The interface is simple and for the most part intuitive. Occasionally, it requires a mouse click on the relevant menu box when a simple “Enter” may be easier, as when terminating the input list. Ease of use is not all it could be. Entering data can be tedious, and the enormous vocabulary of users must be translated into terms recognized by the system. Thus, “thyroid acropachy” is not recognized by DXplain (although it is present in another diagnostic assist system), and “pretibial myxedema” is not recognized and must be entered as “tibial skin dimpling.” Synonym identification is usually helpful, although the system by no means includes all terms in medical jargon. For example, it takes considerable effort to get from “hydrophobia” to “drooling” as the closest matching term and from there to rabies as one of its several causes. The system times out after short intervals, resulting in the loss of all input, and then requires reentry of username, password, and demographic information. It is possible to save a single case but not multiple cases. Occasionally, the system abruptly and unexpectedly logs off. These problems are minor and do not significantly alter the utility of the program.
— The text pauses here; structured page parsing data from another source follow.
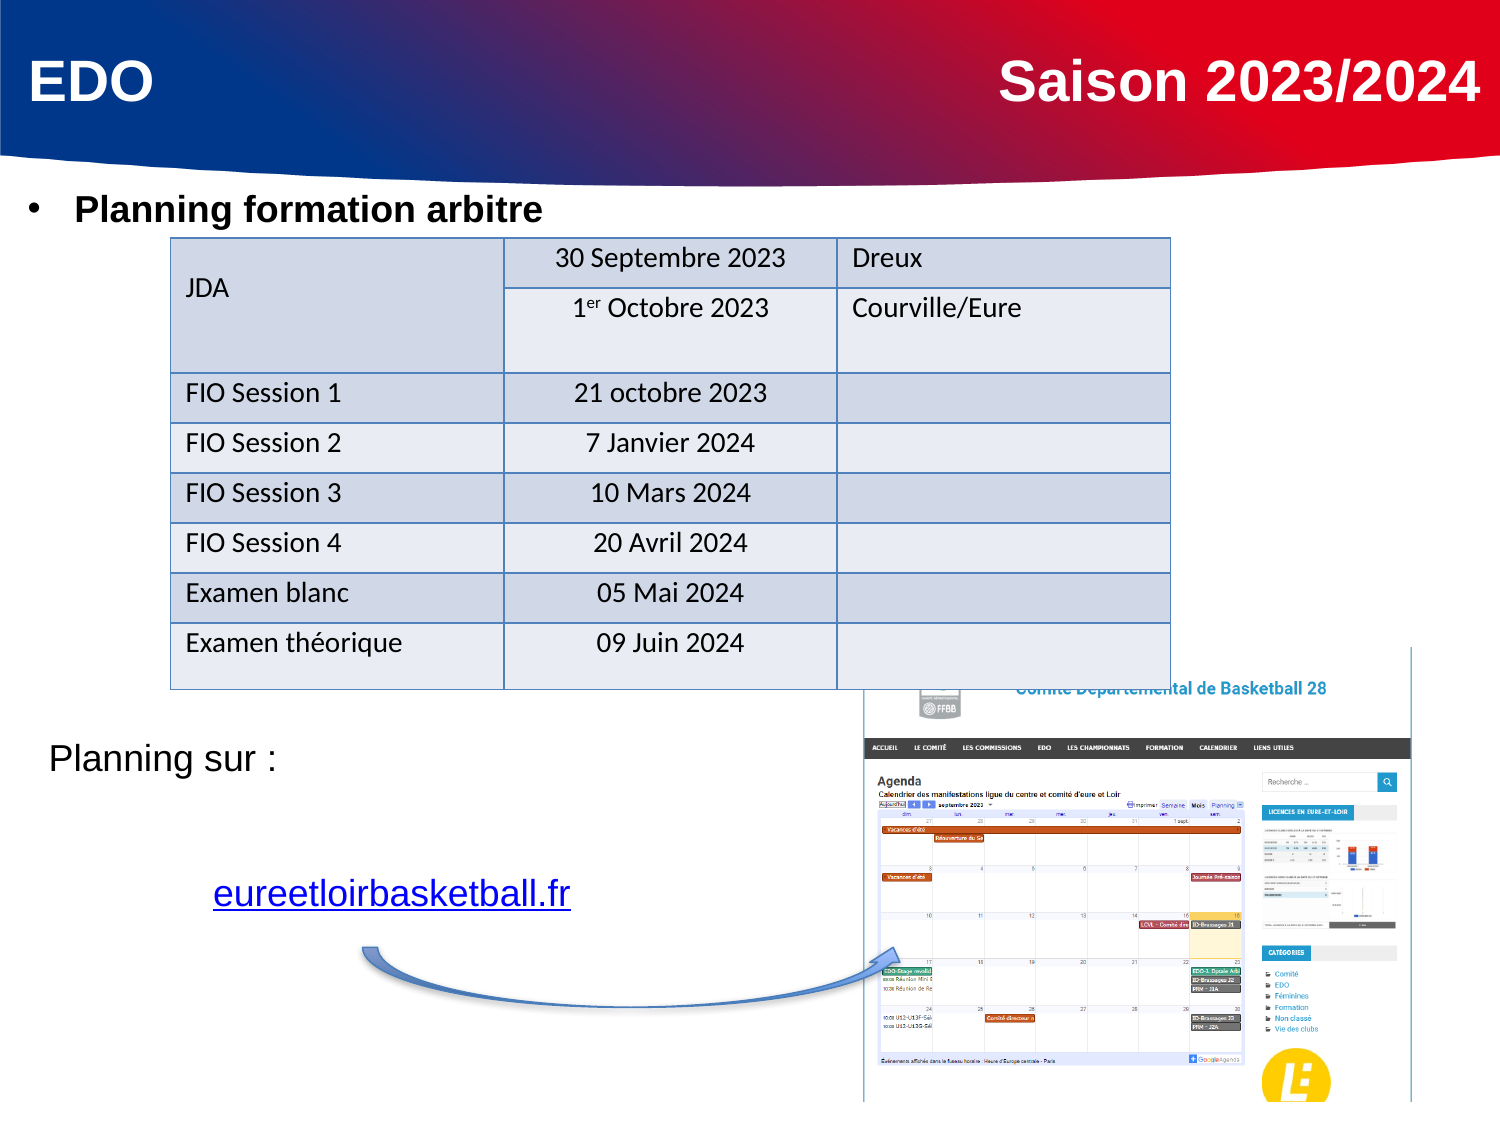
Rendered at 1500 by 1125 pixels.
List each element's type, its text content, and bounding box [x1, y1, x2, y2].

table_cell [838, 424, 1170, 472]
text_box Planning sur : eureetloirbasketball.fr [33, 727, 750, 967]
table_cell Examen blanc [171, 574, 503, 622]
table_header Dreux [838, 239, 1170, 287]
table_cell 1er Octobre 2023 [505, 289, 836, 372]
text_box EDO [13, 35, 170, 121]
table_cell [838, 374, 1170, 422]
table_header 30 Septembre 2023 [505, 239, 836, 287]
table_cell 20 Avril 2024 [505, 524, 836, 572]
table_cell [838, 624, 1170, 689]
text_box Planning formation arbitre [12, 177, 1476, 238]
table_cell FIO Session 3 [171, 474, 503, 522]
table_cell Examen théorique [171, 624, 503, 689]
table_cell FIO Session 4 [171, 524, 503, 572]
table_cell FIO Session 1 [171, 374, 503, 422]
table_cell [838, 574, 1170, 622]
table_header JDA [171, 239, 503, 372]
table_cell 10 Mars 2024 [505, 474, 836, 522]
table_cell 21 octobre 2023 [505, 374, 836, 422]
table_cell Courville/Eure [838, 289, 1170, 372]
table_cell 05 Mai 2024 [505, 574, 836, 622]
table_cell [838, 524, 1170, 572]
text_box Saison 2023/2024 [983, 35, 1497, 121]
table_cell 09 Juin 2024 [505, 624, 836, 689]
table_cell FIO Session 2 [171, 424, 503, 472]
table_cell 7 Janvier 2024 [505, 424, 836, 472]
text_box [361, 946, 858, 1009]
picture [0, 0, 1500, 1122]
table_cell [838, 474, 1170, 522]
London has discussed DXplain's use by medical students, particularly as a tool for problem-based learning (PBL) and clinical rotations [3]. Students and residents preparing for clinicopathologic conferences (CPCs) or other diagnostic exercises may be interested in DXplain or a similar program. Over the years, Texas Tech University and Texas A&M University have used the Iliad and QMR diagnostic assist programs in informatics elective courses to illustrate the concepts of defining a disease database and modeling the diagnostic process [4, 5]. Students are quick to realize that these systems force them to use more specific terms. Usually, it is the first time students have seen this kind of program, and it is an opportunity to discuss the complexity of the diagnostic task, user-interface issues, and specialized diagnostic systems, such as electrocardiogram interpretation programs, already in clinical use. Today's students are sure to see variations of diagnostic assist software during their careers. Early exposure, in a learning environment where it is natural to critique content and features, may make them more savvy users of programs designed to assist them.

In summary, DXplain is one of only a few mature and powerful diagnostic assist systems that encompass a large spectrum of medical problems. It is easy enough to use for a quick answer and yet powerful enough to complement the skills of an expert. It can be a useful tool in educating students about the diagnostic process. DXplain represents the state of the art in its class and is worthy of wider use and continued development.